• _GIVEN EXERCISE_
Rewrite the 2023 Córdoba Open article from "The 2023 Córdoba" up to and including "the singles title.", replacing "outdoor clay courts" with "outdoor hard courts".

• _READING PASSAGE_
- Date: 4–12 February
- Edition: 5th
- Category: ATP Tour 250 series
- Draw: 28S / 16D
- Prize money: $713,495
- Surface: Clay / outdoor
- Location: Córdoba, Argentina
- Venue: Estadio Mario Alberto Kempes

Champions

Singles
- Sebastián Báez

Doubles
- Máximo González / Andrés Molteni
| Córdoba Open |

= 2023 Córdoba Open =

Tennis tournament

The 2023 Córdoba Open was a men's tennis tournament played on outdoor clay courts. It was the fifth edition of the Córdoba Open, and part of the ATP Tour 250 series of the 2023 ATP Tour. It took place at the Estadio Mario Alberto Kempes in Córdoba, Argentina, from 4 February until 12 February 2023. Fourth-seeded Sebastián Báez won the singles title.

• _SUPPLIED MATERIAL_
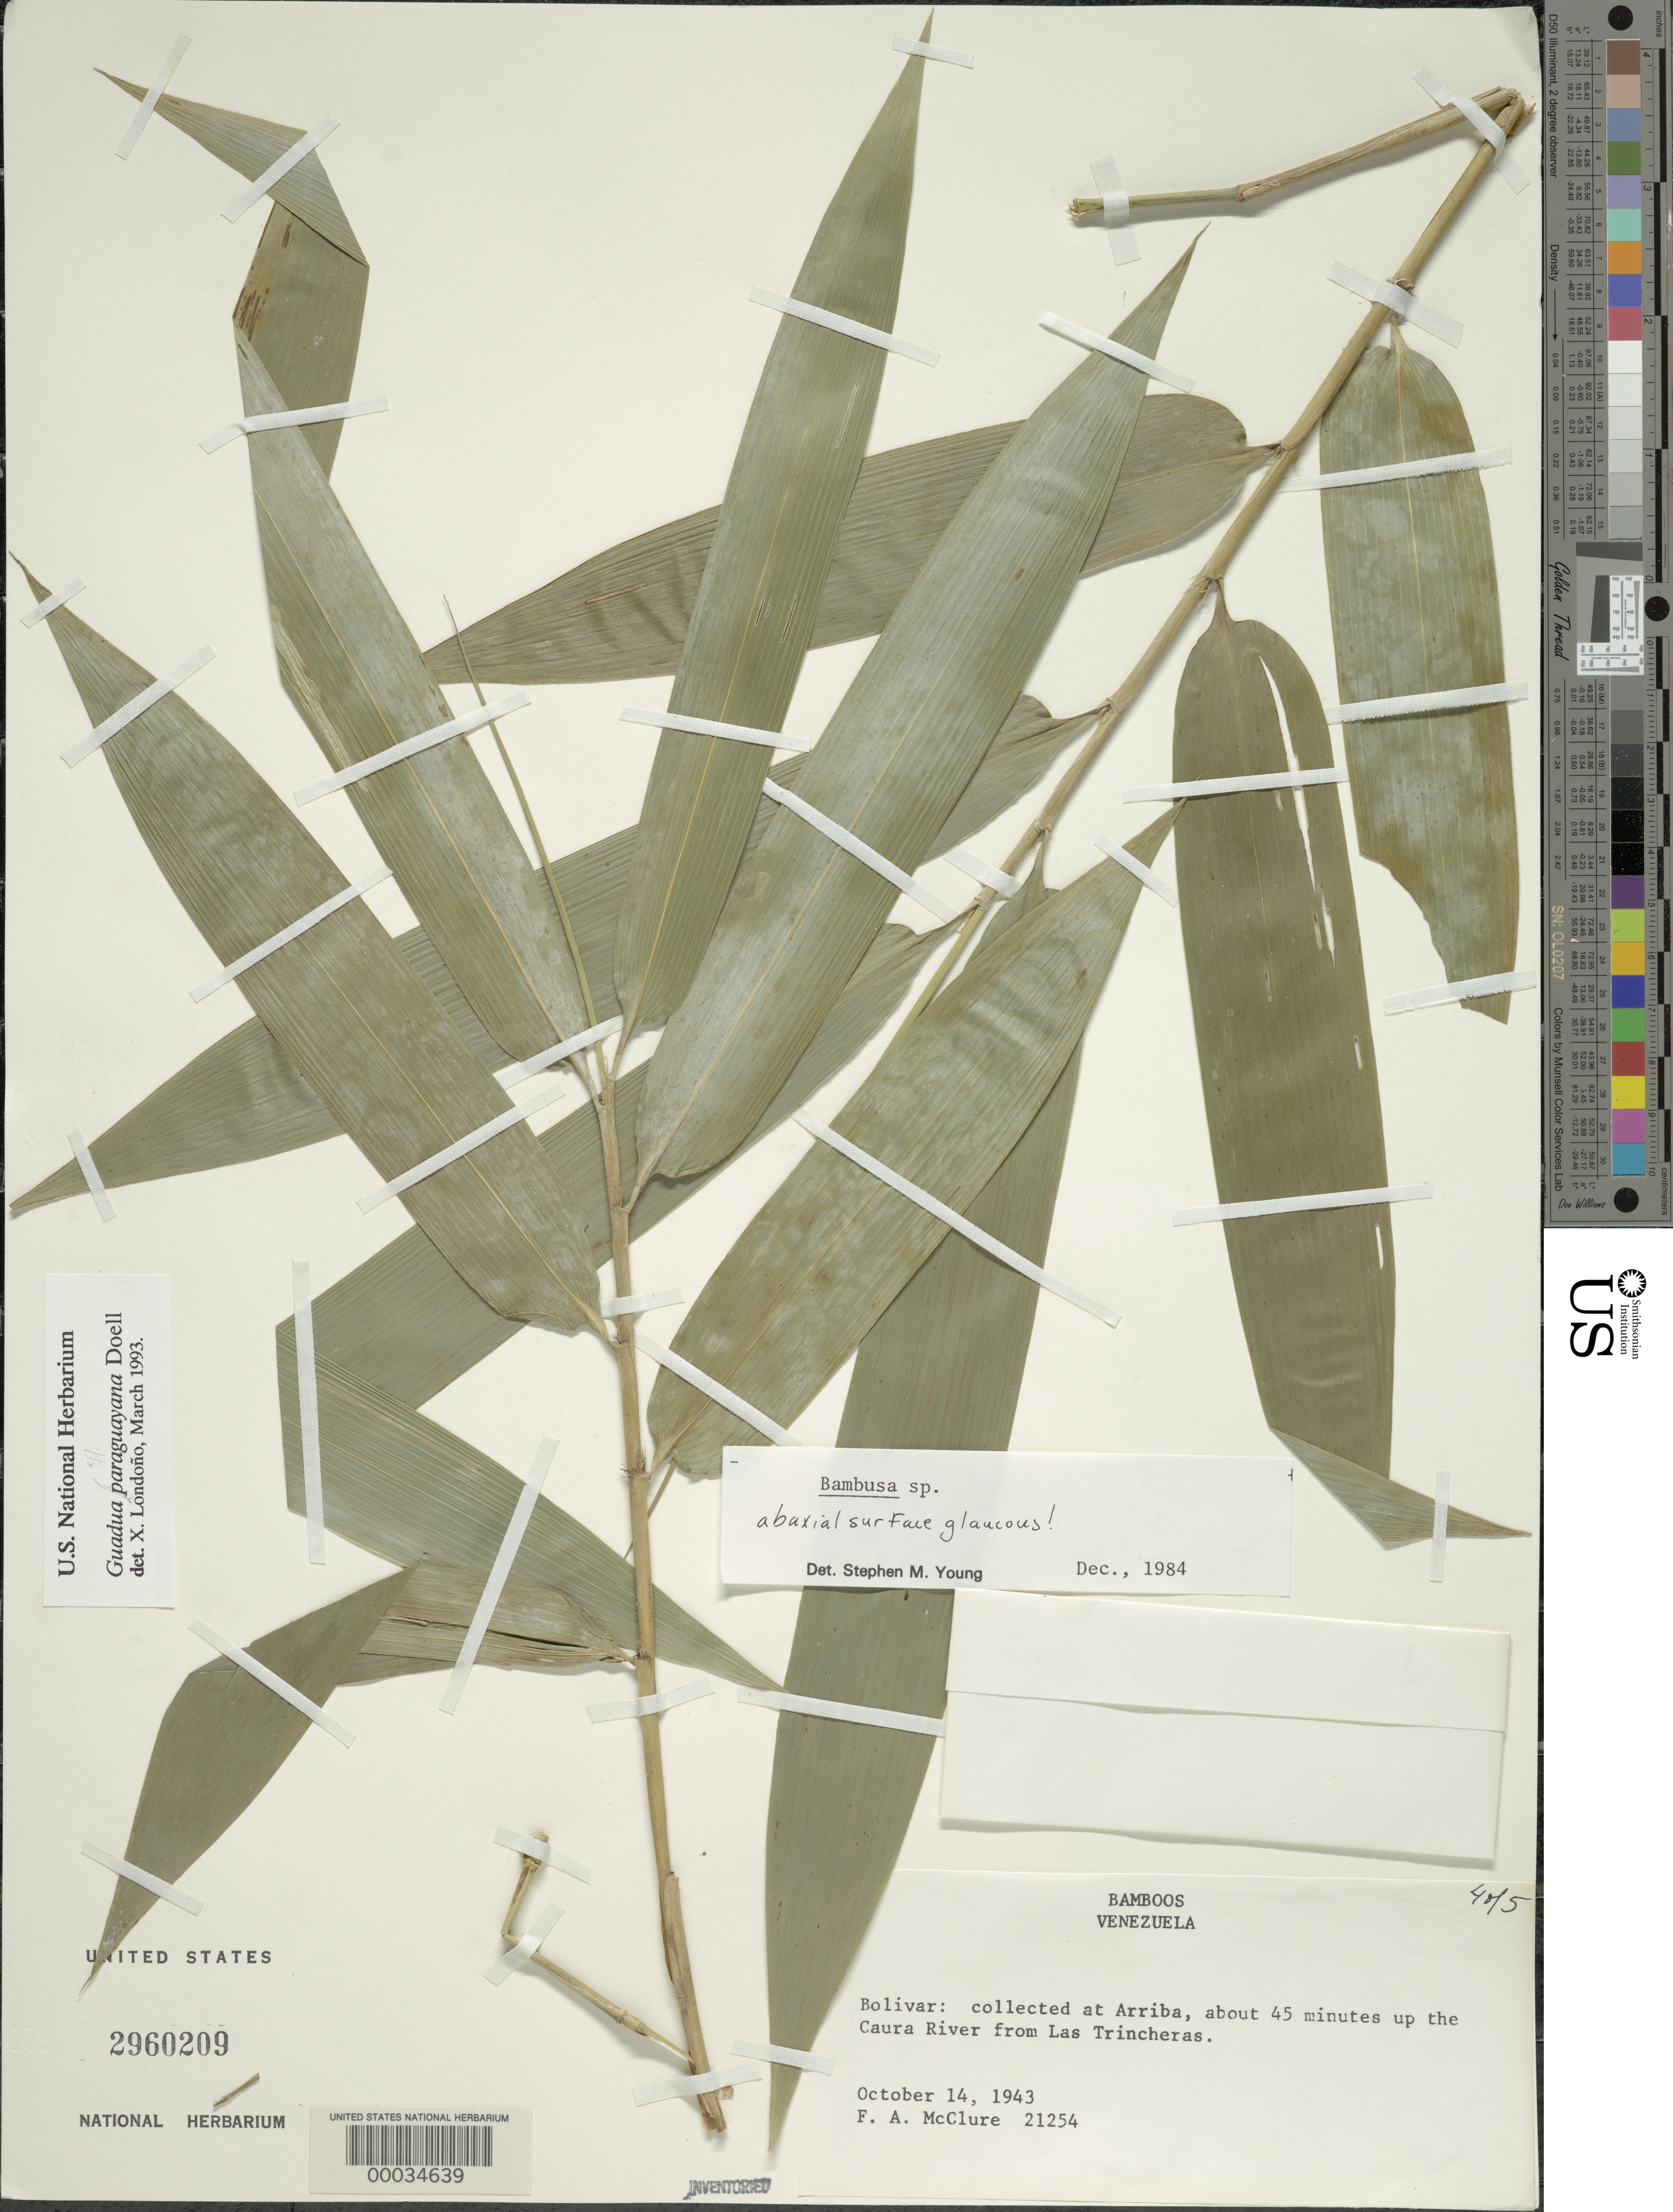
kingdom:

• _WRITTEN REPLY_
The 2023 Córdoba Open was a men's tennis tournament played on outdoor hard courts. It was the fifth edition of the Córdoba Open, and part of the ATP Tour 250 series of the 2023 ATP Tour. It took place at the Estadio Mario Alberto Kempes in Córdoba, Argentina, from 4 February until 12 February 2023. Fourth-seeded Sebastián Báez won the singles title.